Time in a Capsule
9/28/2009
Can't shake that millennium fever? Maybe a time capsule is the cure.

If you feel that the distant future won't be the same without Aunt Sally's guacamole recipe, consider making sure that it and other defining cultural information will survive by making a time capsule.

The term "time capsule" dates from the 1938-39 New York World's Fair, but in practice, almost every civilization has left something to the effect behind—often unintentionally. And adding to the future's cultural knowledge isn't that difficult.

The first step is deciding what to put your treasures in. For the best preservation of the contents, your capsule should be cool, dry and dark. The International Time Capsule Society www.oglethorpe.edu/itcs/ suggests that a safe is often a good choice. But for something less bulky and heavy, you can purchase actual "time capsules" for anywhere from $20 to more than $1,000.

Future Packaging and Preservation in San Bernardino, Calif. (800-786-6627, www.mindspring.com/~futurepkg/) offers models ranging from simple glass or stainless-steel tubes for around $25 to professionally sealed, 6,000-cubic-inch giants that cost more than $1,300. The company also sells books on preparing time capsules and works with the ITCS to make sure all capsules are registered for future generations to find.

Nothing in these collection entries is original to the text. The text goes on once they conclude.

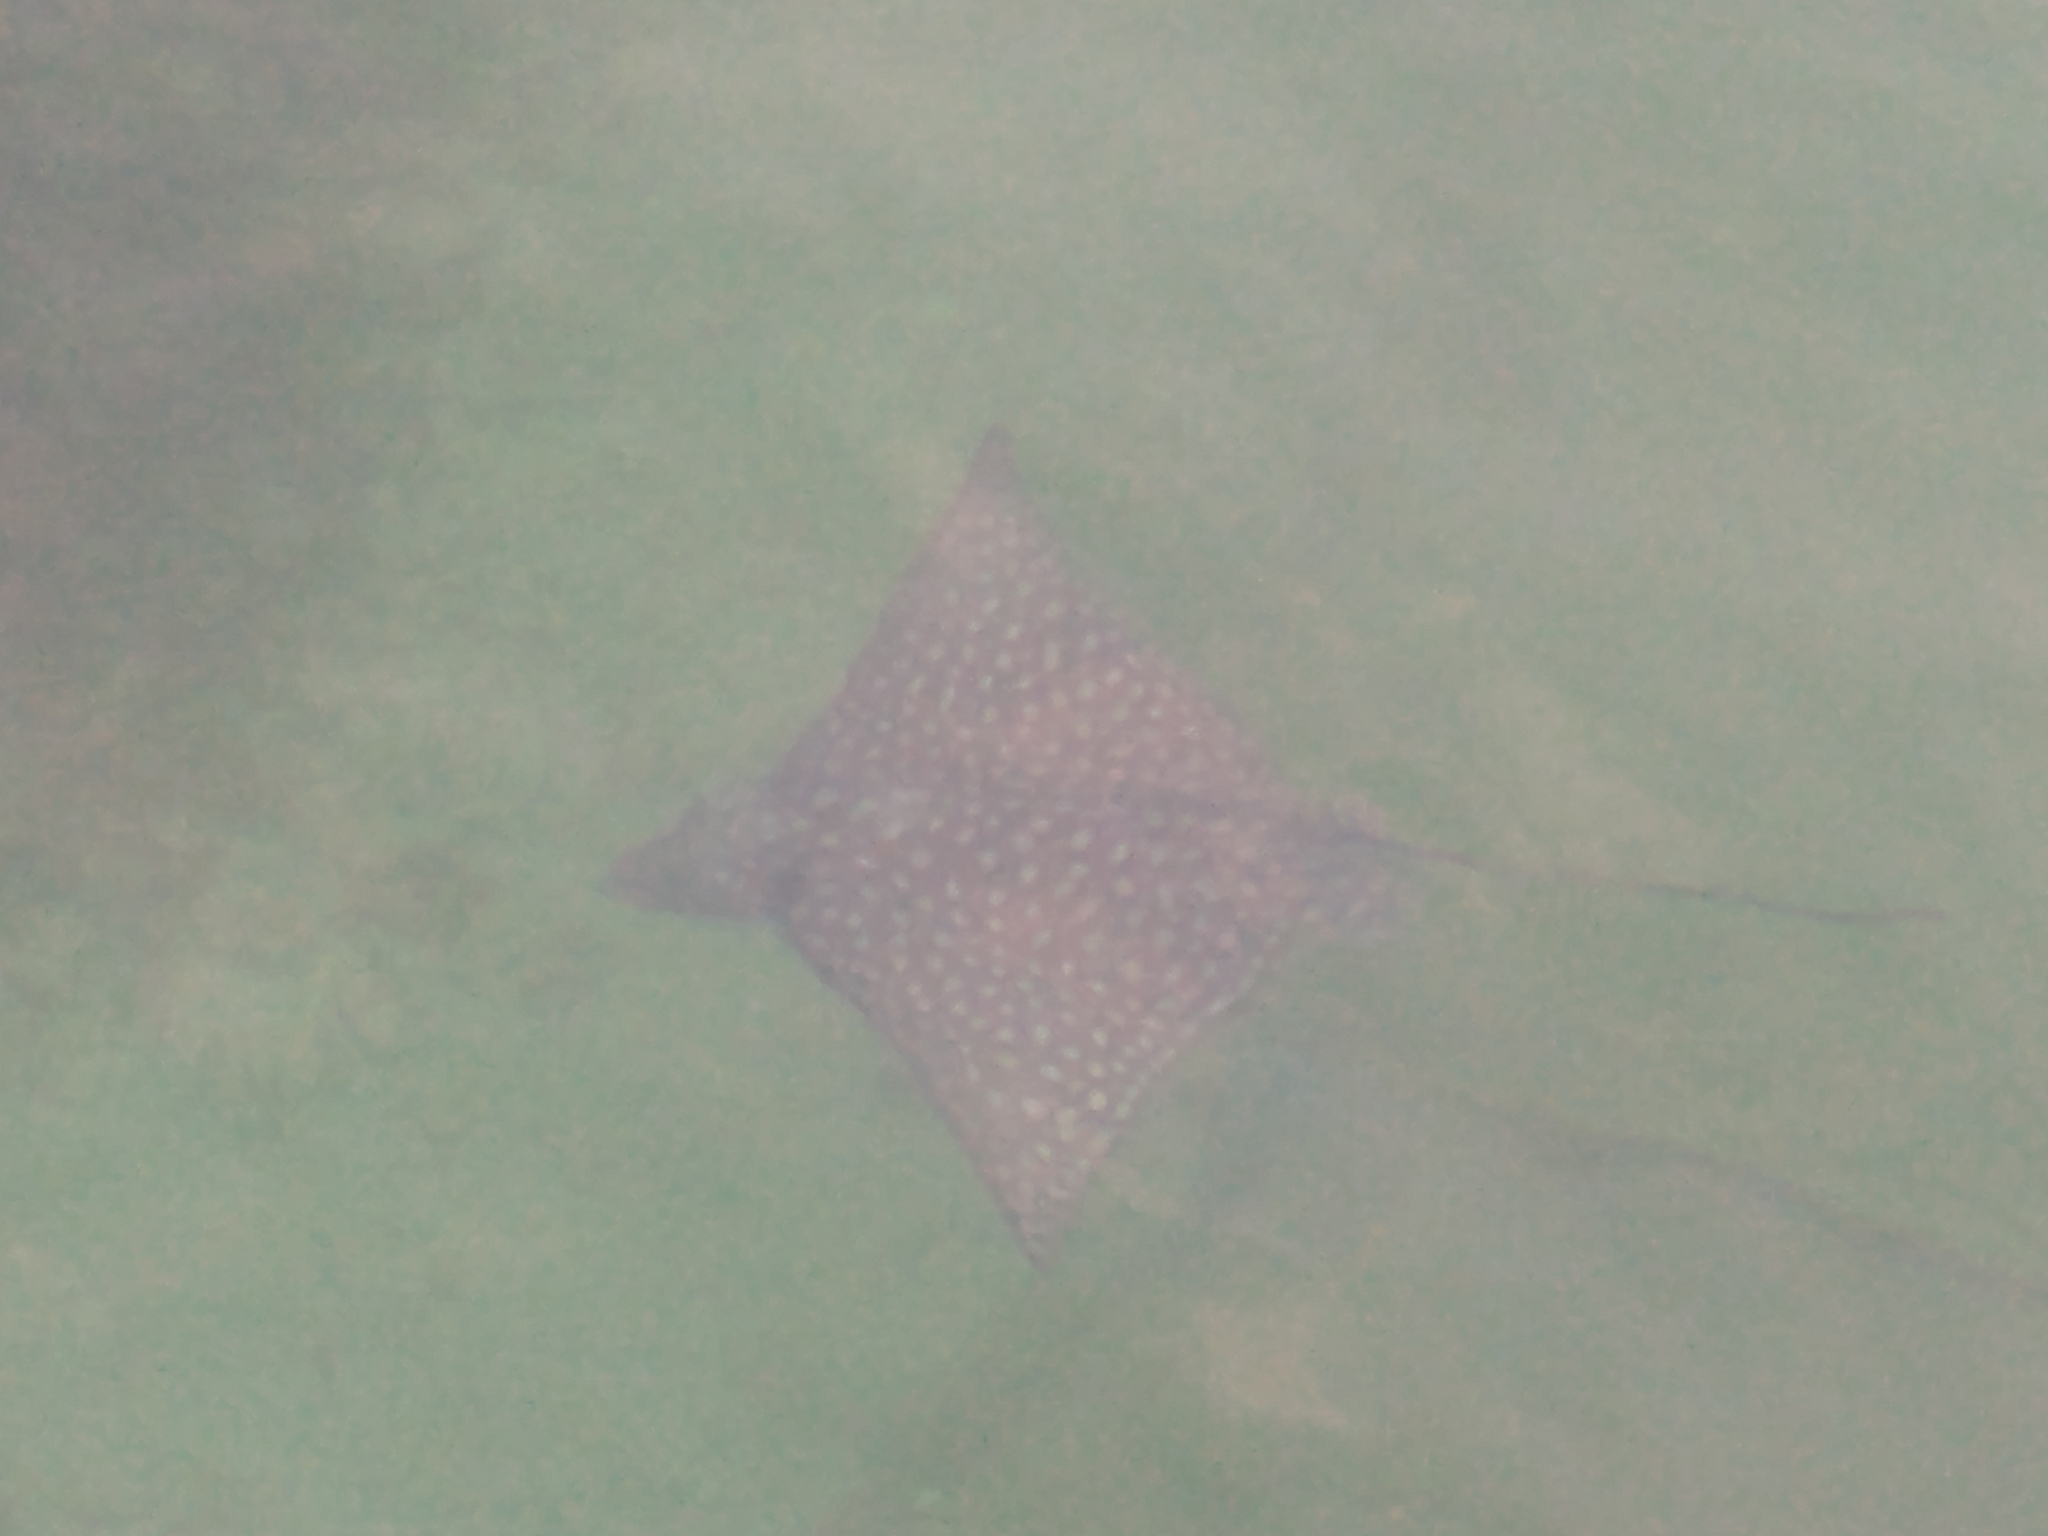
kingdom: Animalia
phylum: Chordata
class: Elasmobranchii
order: Myliobatiformes
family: Myliobatidae
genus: Aetobatus
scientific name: Aetobatus narinari
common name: Spotted eagle ray
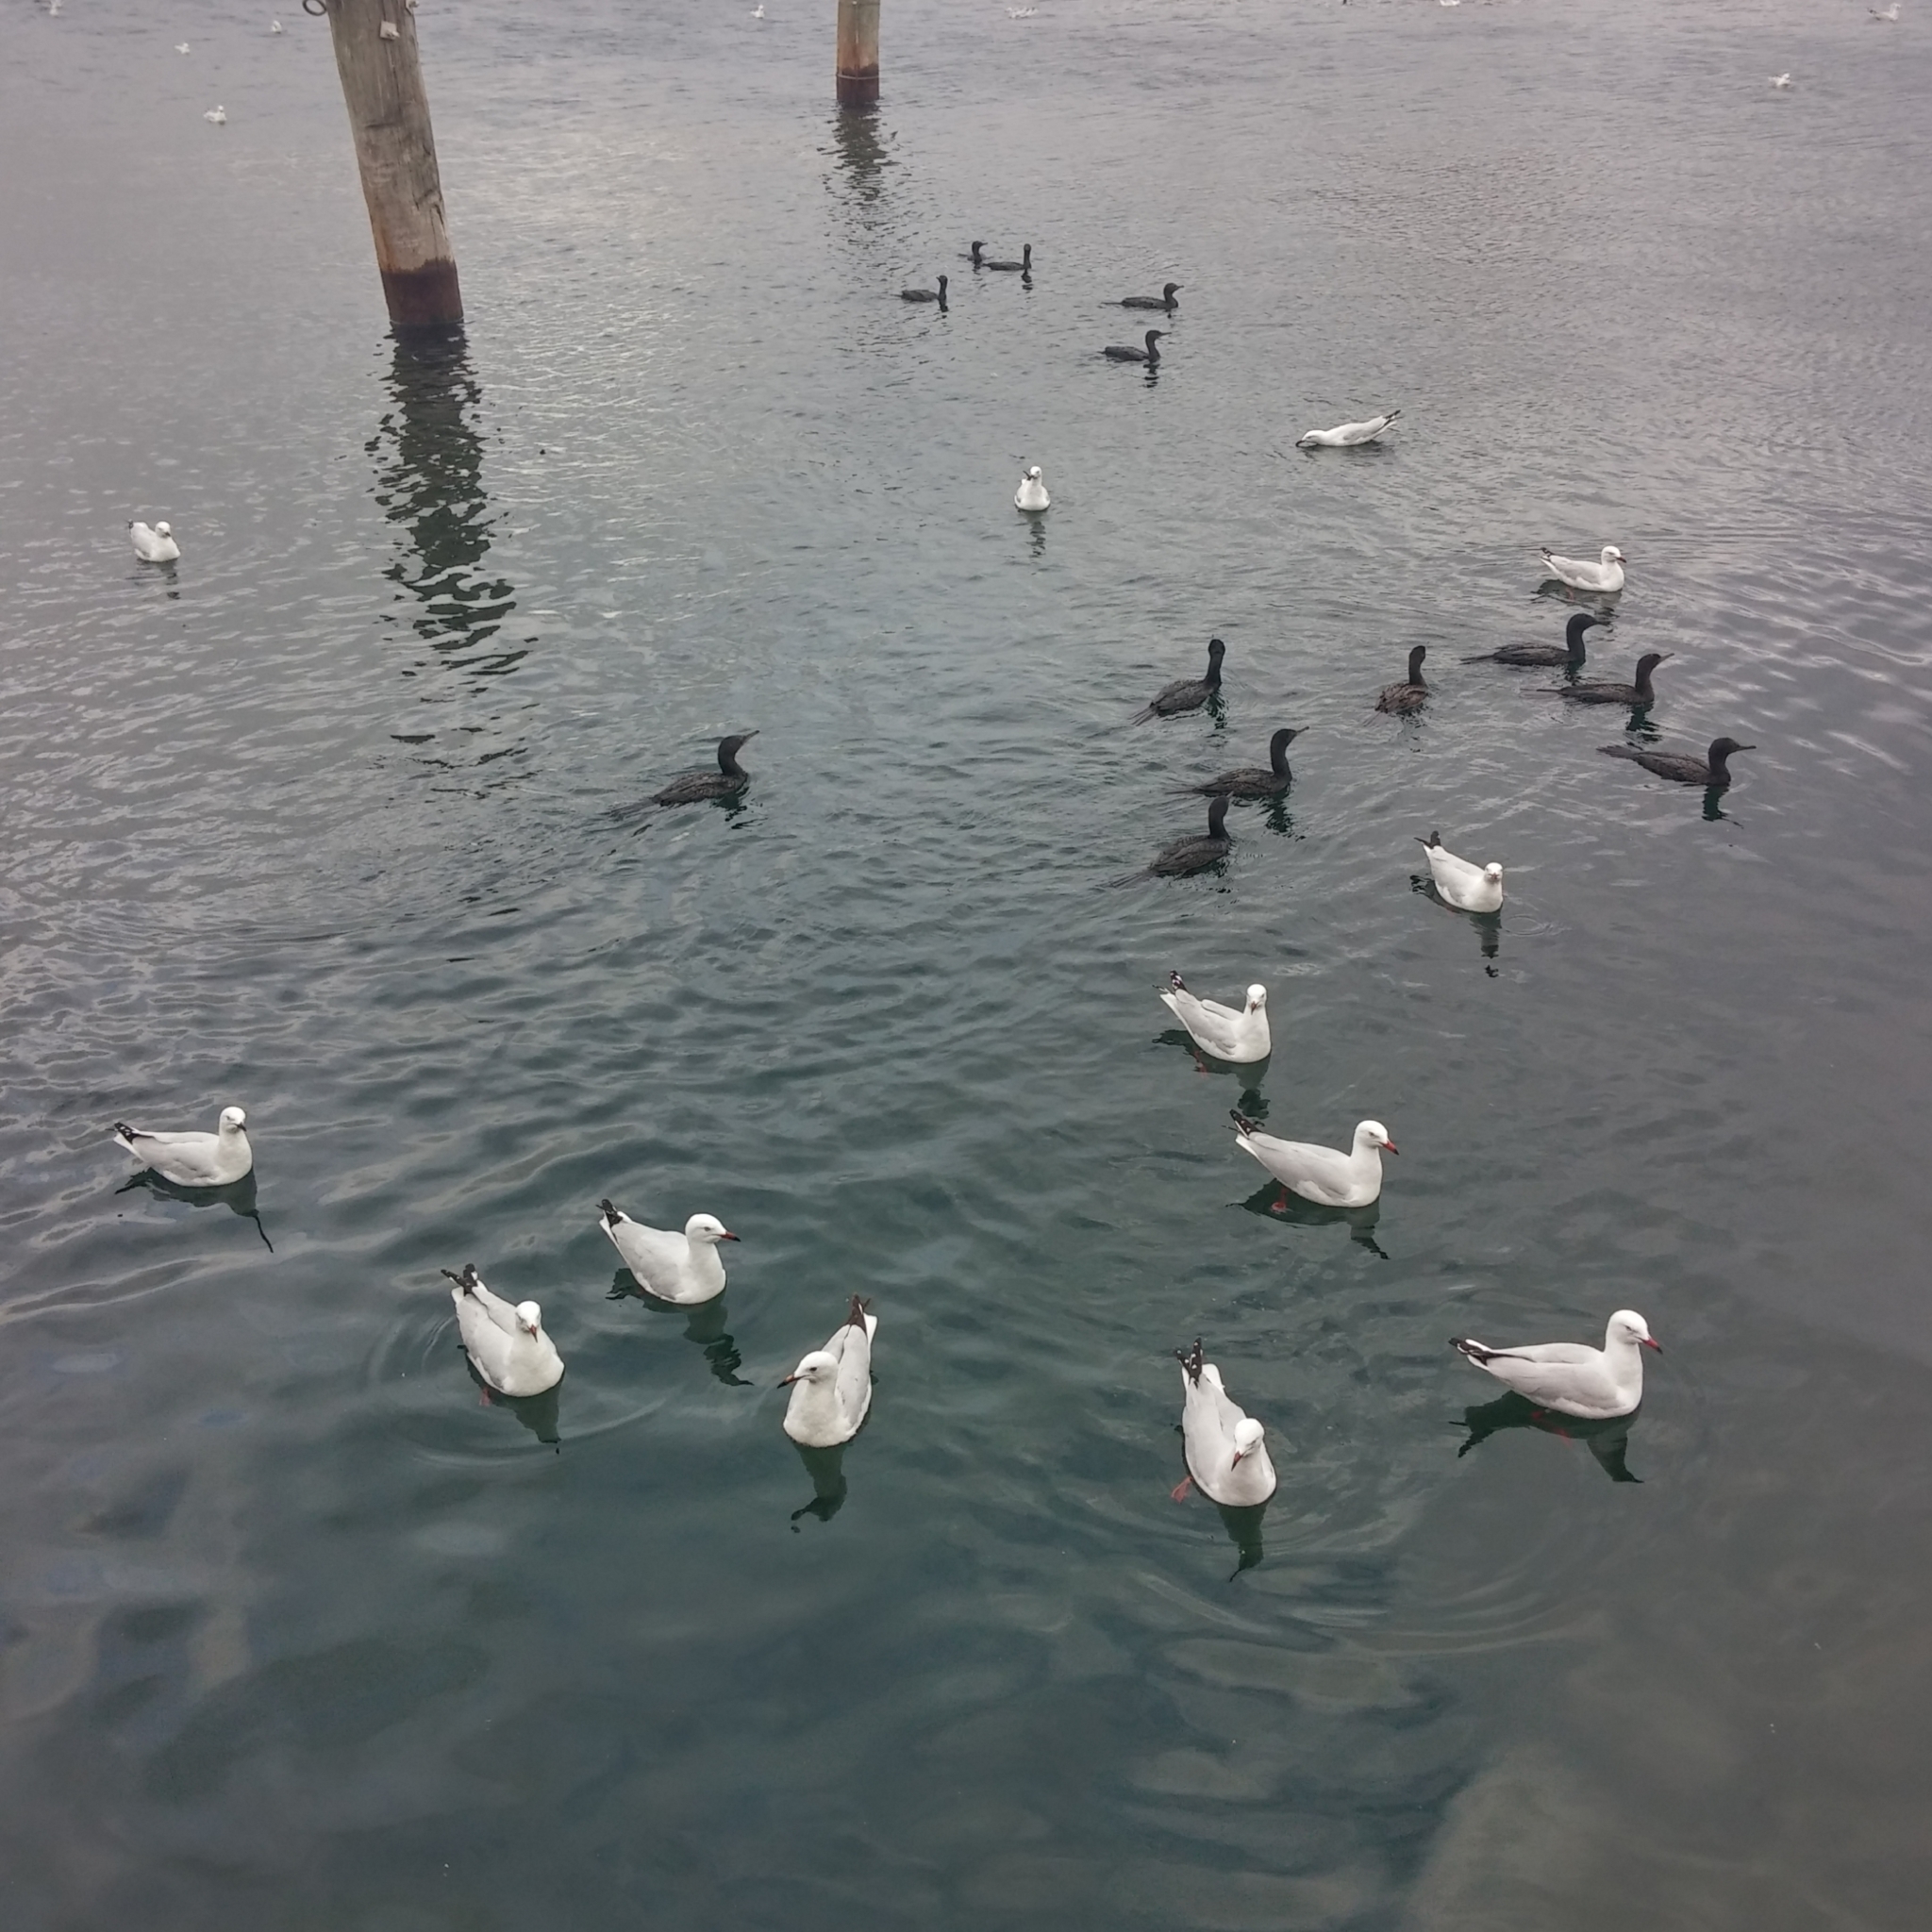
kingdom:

The Family Time Capsule Co. (870-732-5776, familytimecapsule.com) produces individual-sized time capsules made of polyvinyl chloride (PVC) rather than metal or glass. A personal-sized capsule costs $39.95, a family-sized capsule is $59.95 and the corporate model is $95.

The Original Time Capsule Co. (800-729-8463, www.timecap.com) has specialized time capsules for historically significant events such as births, weddings, graduations and, of course, the start of the new millennium. They also include materials to guide you through the capsule-making process. Capsules are priced between $17.95 and $35.

To insure that your capsule and its contents make it to the future, keep a few things in mind:

  • Liquids and perishable products are not good ideas. As they decompose, they can damage other items.
  • Set a retrieval date for your capsule and make sure that date is documented somewhere. Registering capsules with the ITCS is a good way to do this.
  • If the capsule is going to be sealed for more than 50 years, consider a professional sealing to pump out the oxygen.
  • Remember where you put the capsule. Burying it isn't always the best idea—in this case, "out of sight" can mean permanently "out of mind." Consider instead an indoor location such as an attic, or even in a library or archive. The ITCS estimates 10,000 capsules exist worldwide, but most of them are lost.